Environmental factors interact with salmon throughout their entire life cycle, but also interact with each other, creating complex causal pathways that can create serious pitfalls for your analyses. We are exploring tools that help individuals and teams work through these complexities: Ducks, DAGs, and Tangible Data
Rubber Duck Technique
The Rubber Duck Technique is a problem solving trick used in software development: Try to explain your code problem out loud to the rubber duck, and along the way you can catch flaws in your logic. The underlying idea is to use some device that forces you to convert technical details into simple, natural language, which changes how you think about the problem. The same technique can help us think through the thicket of potential covariates for salmon models.
PSEC uses the collaboration features of GitHub to encourage verbal thinking about environmental covariates in two ways:
DAGs
Directed Acyclic Graphs (DAGs) are a graphical tool for thinking about causal relationships and building blueprints for quantitative models.

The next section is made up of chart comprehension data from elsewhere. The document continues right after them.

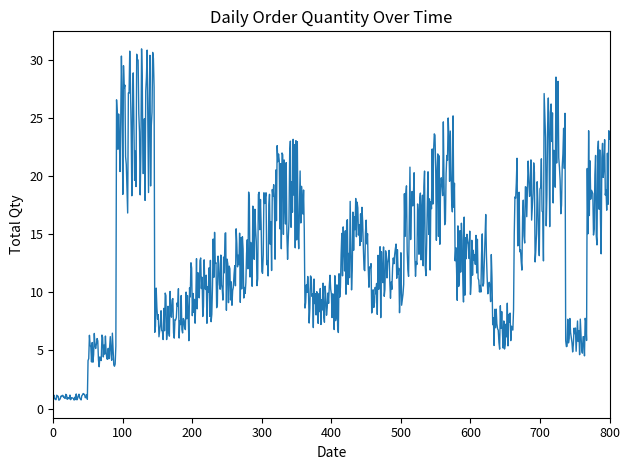

What is the smallest value displayed?

0.7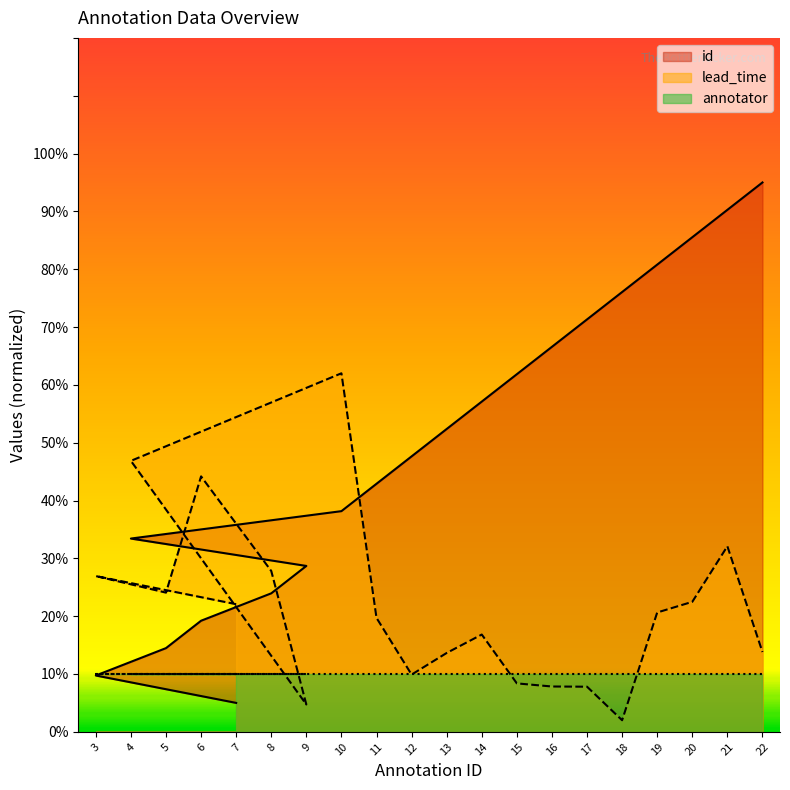

Which series has the largest total across all categories?

id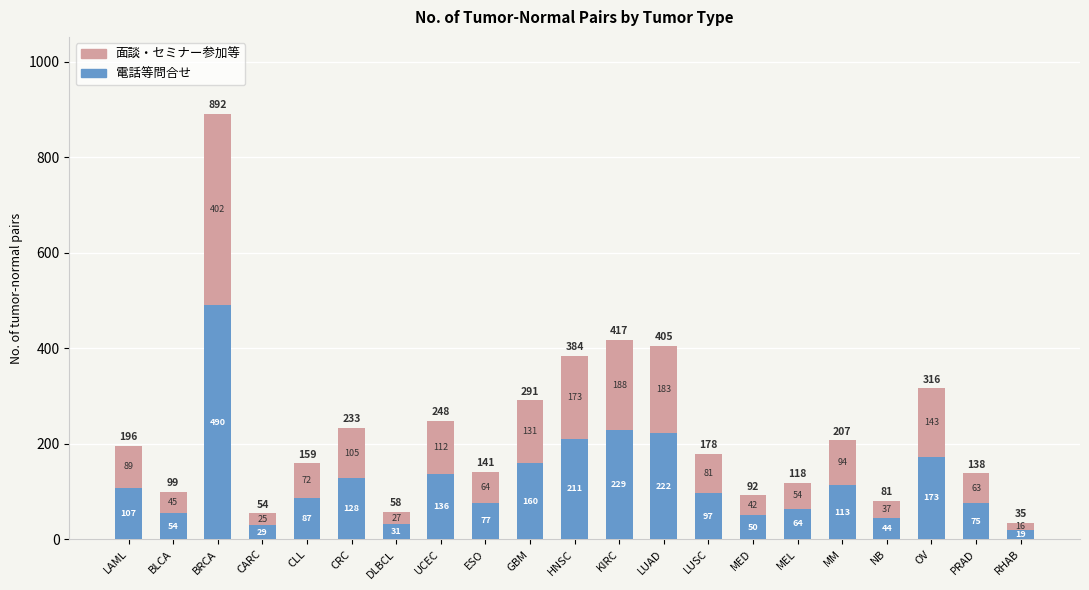

What is the minimum value for 面談・セミナー参加等?

19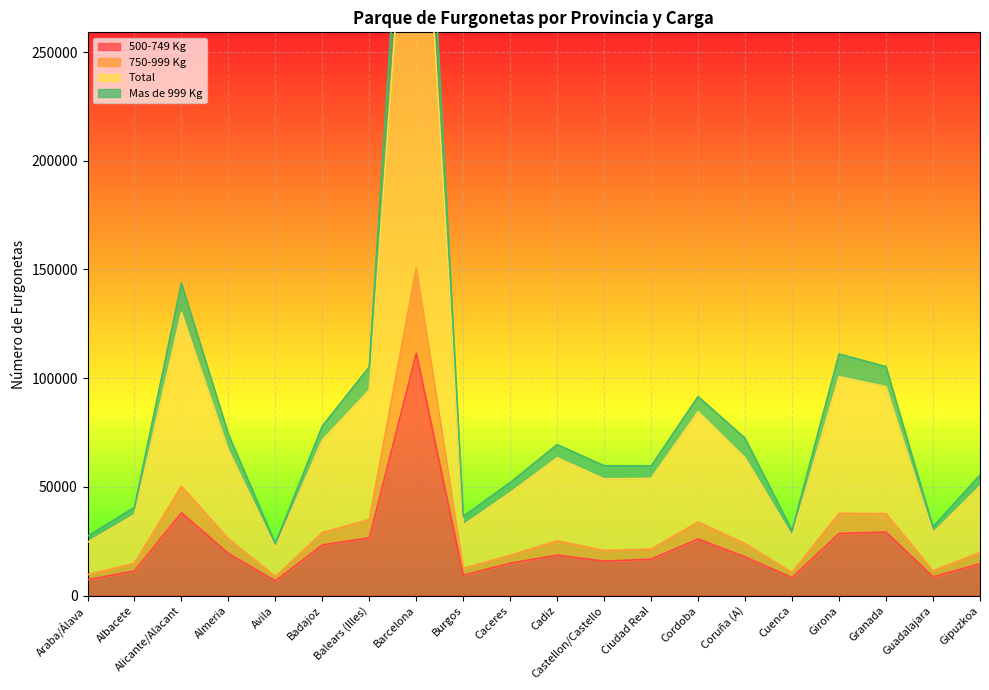

At which label is 500-749 Kg closest to 59098?

Alicante/Alacant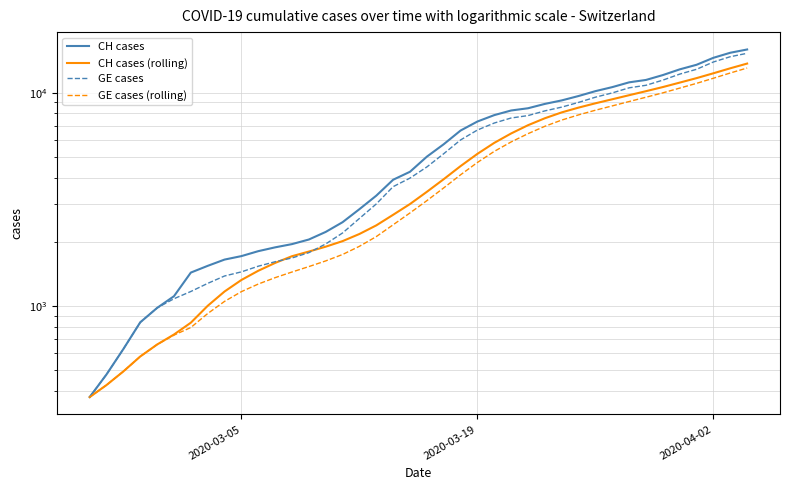

How many lines are shown in the chart?

4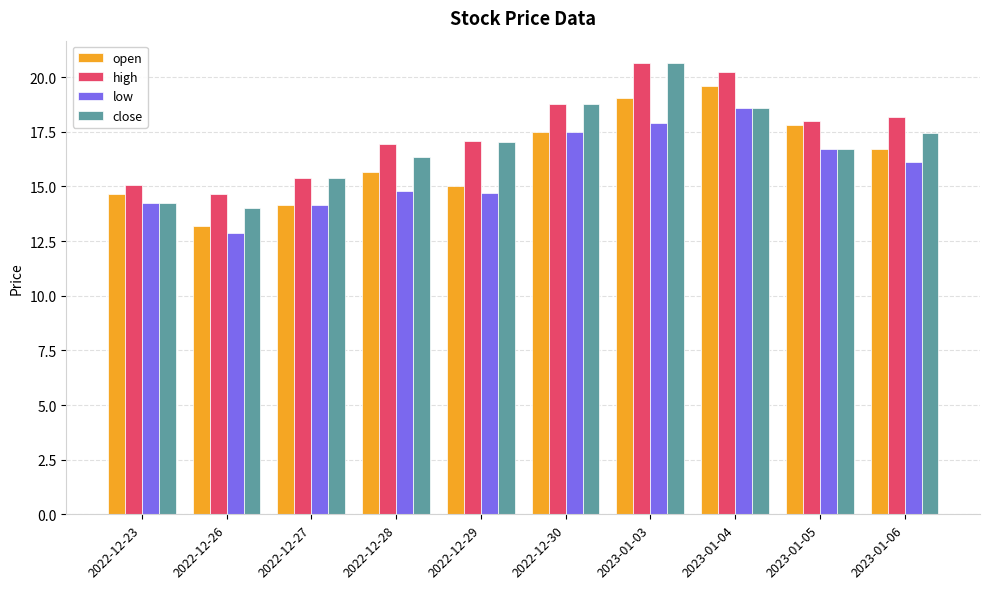

What is the value of the close bar at the 9th from the left?

16.7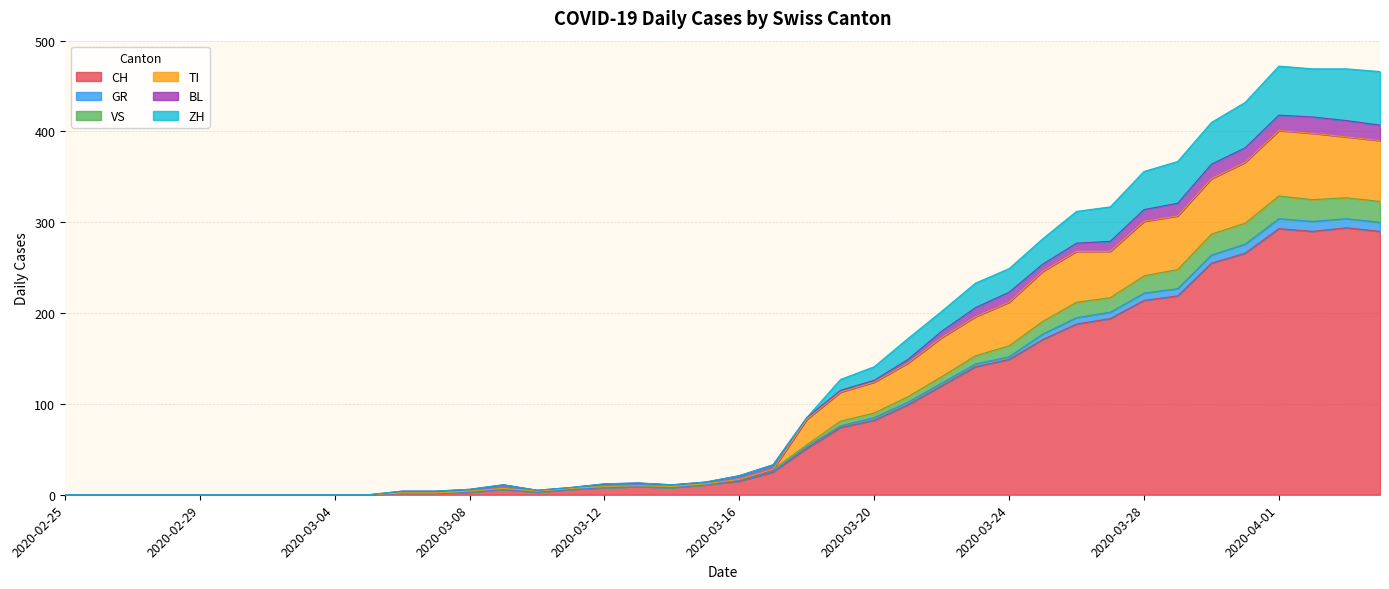

True or false: CH has a value of 22 at 2020-03-16.

False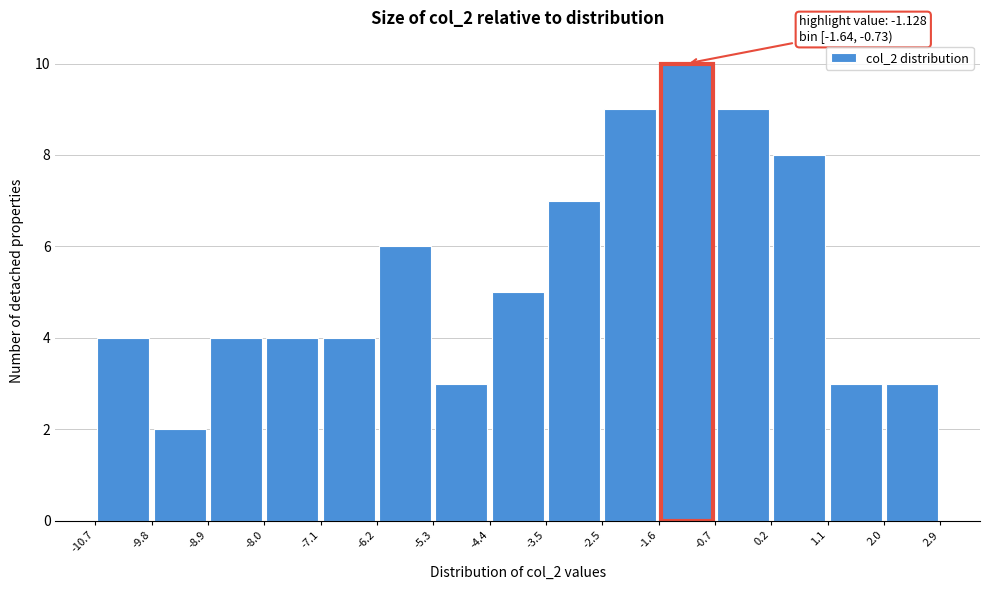

Which range on the x-axis has the tallest bar?

-1.6 to -0.7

DAGs focus on major pathways and directions of influence, setting aside specific relationships and numeric parameters for subsequent steps in the analysis. Think of DAGs as the bridge between a high-level verbal description and an initial version of the model code.
Tangible Data
Even the most polished plots are still limited to page or screen. Interactive tools like Shiny Apps allow us to get closer to the data and look at it in different ways, but turning data series into tangible, physical objects can encourage even more active engagement. With the increasing accessibility of 3D printing this is becoming feasible on a small scale, and you can use R for the first step.
Software stack refers to all the programs and tools required to make an application work. The PSEC data system uses free open-source software and a free online platform. No software installations or logins are required to access the data and other materials. A free GitHub account is required to contribute data, post questions, or edit summary notes.

Individual source data and the merged file with all covariates are stored as csv files which work seamlessly across operating systems and software applications.

Background information and metadata are documented in the README.md for each data set. The README.md files use very basic markdown, which is automatically formatted for display by GitHub.

Data processing, merging, and exploratory analyses are all done with R code.

Tracking of updates and corrections handled automatically by GitHub. Also use GitHub discussion threads to resolve questions and GitHub Wiki pages for collaborative editing of background information.